:: Content revision data ::
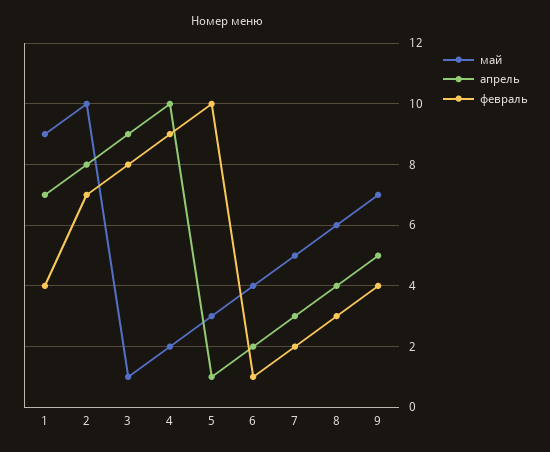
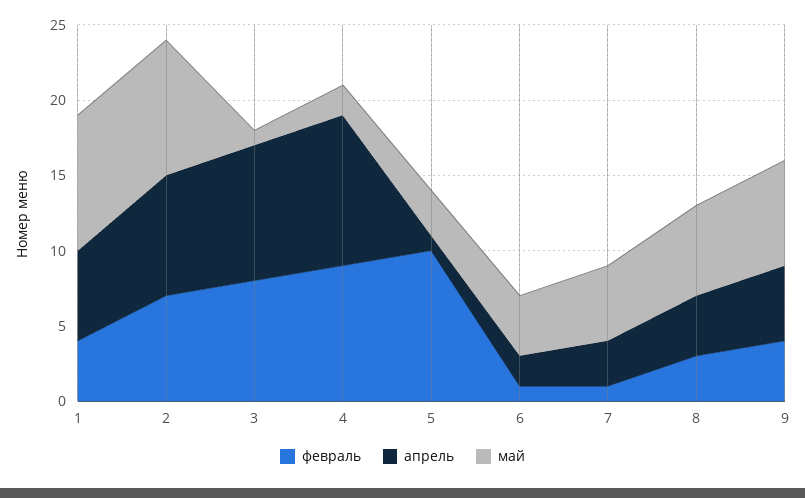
апрель, 1: 7 -> 6
май, 2: 10 -> 9
февраль, 7: 2 -> 1

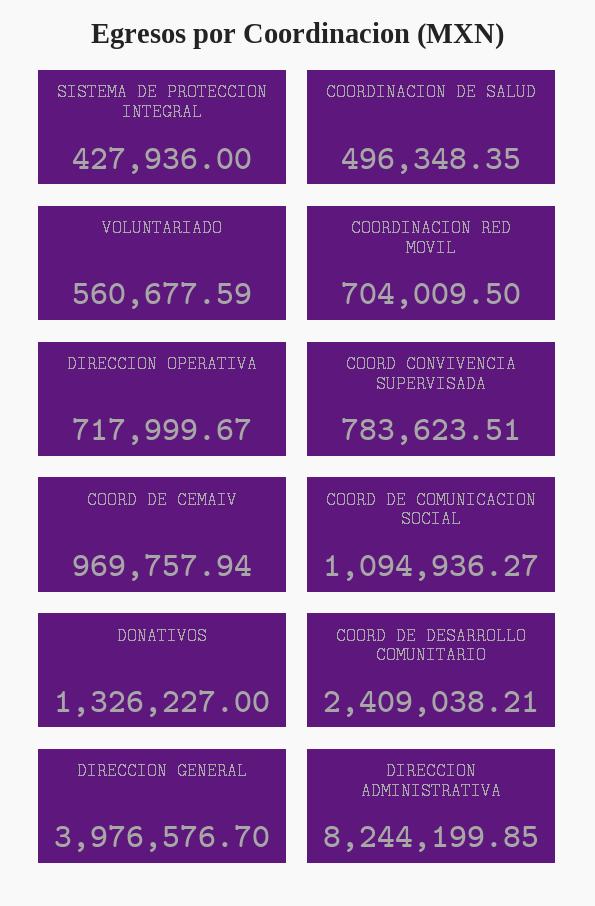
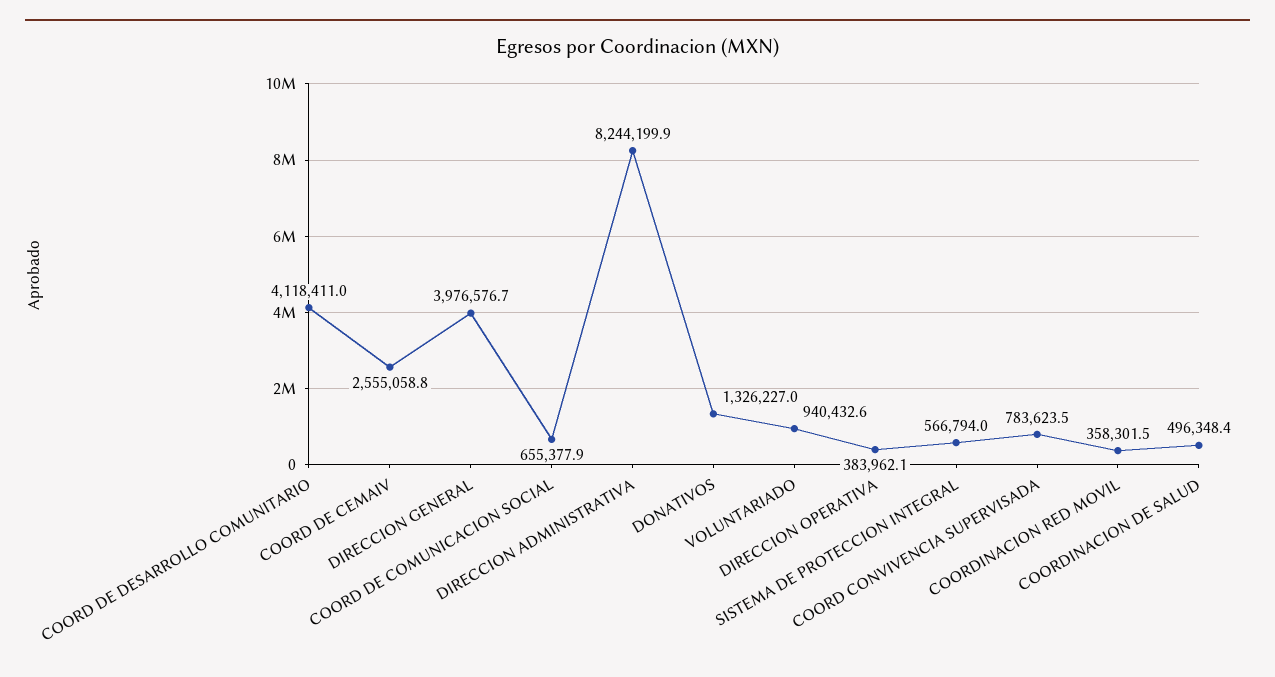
SISTEMA DE PROTECCION INTEGRAL: 427936 -> 566794
VOLUNTARIADO: 560677.59 -> 940432.6
COORDINACION RED MOVIL: 704009.5 -> 358301.5
DIRECCION OPERATIVA: 717999.67 -> 383962.1
COORD DE CEMAIV: 969757.94 -> 2555058.8
COORD DE COMUNICACION SOCIAL: 1094936.27 -> 655377.9
COORD DE DESARROLLO COMUNITARIO: 2409038.21 -> 4118411

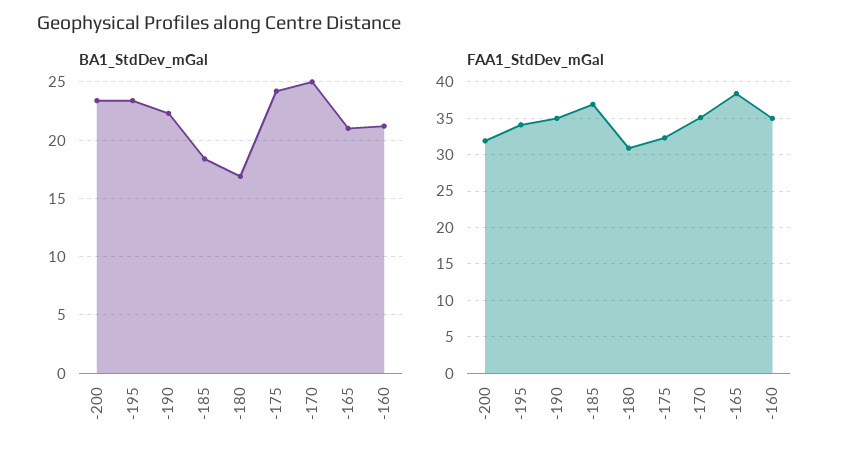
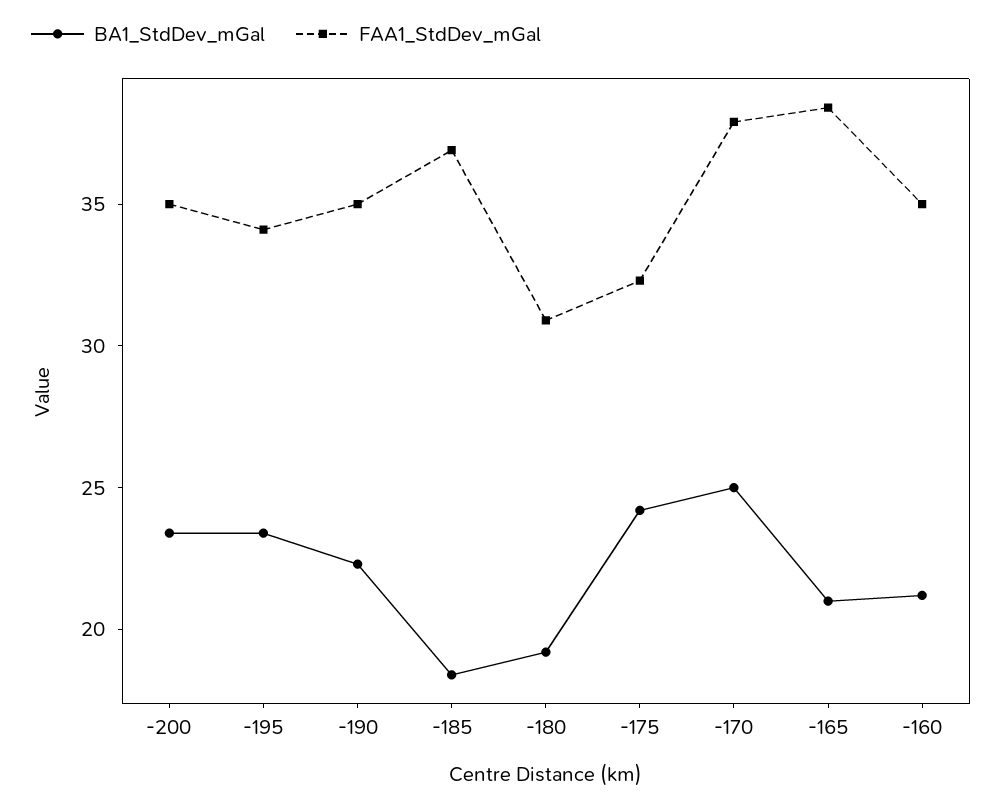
BA1_StdDev_mGal, -180: 17 -> 19
FAA1_StdDev_mGal, -200: 32 -> 35
FAA1_StdDev_mGal, -170: 35 -> 38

:: WORK ITEM ::
Repeat every record above exactly, but drop the pictures.

:: PROBLEM SOLUTION ::
апрель, 1: 7 -> 6
май, 2: 10 -> 9
февраль, 7: 2 -> 1

SISTEMA DE PROTECCION INTEGRAL: 427936 -> 566794
VOLUNTARIADO: 560677.59 -> 940432.6
COORDINACION RED MOVIL: 704009.5 -> 358301.5
DIRECCION OPERATIVA: 717999.67 -> 383962.1
COORD DE CEMAIV: 969757.94 -> 2555058.8
COORD DE COMUNICACION SOCIAL: 1094936.27 -> 655377.9
COORD DE DESARROLLO COMUNITARIO: 2409038.21 -> 4118411

BA1_StdDev_mGal, -180: 17 -> 19
FAA1_StdDev_mGal, -200: 32 -> 35
FAA1_StdDev_mGal, -170: 35 -> 38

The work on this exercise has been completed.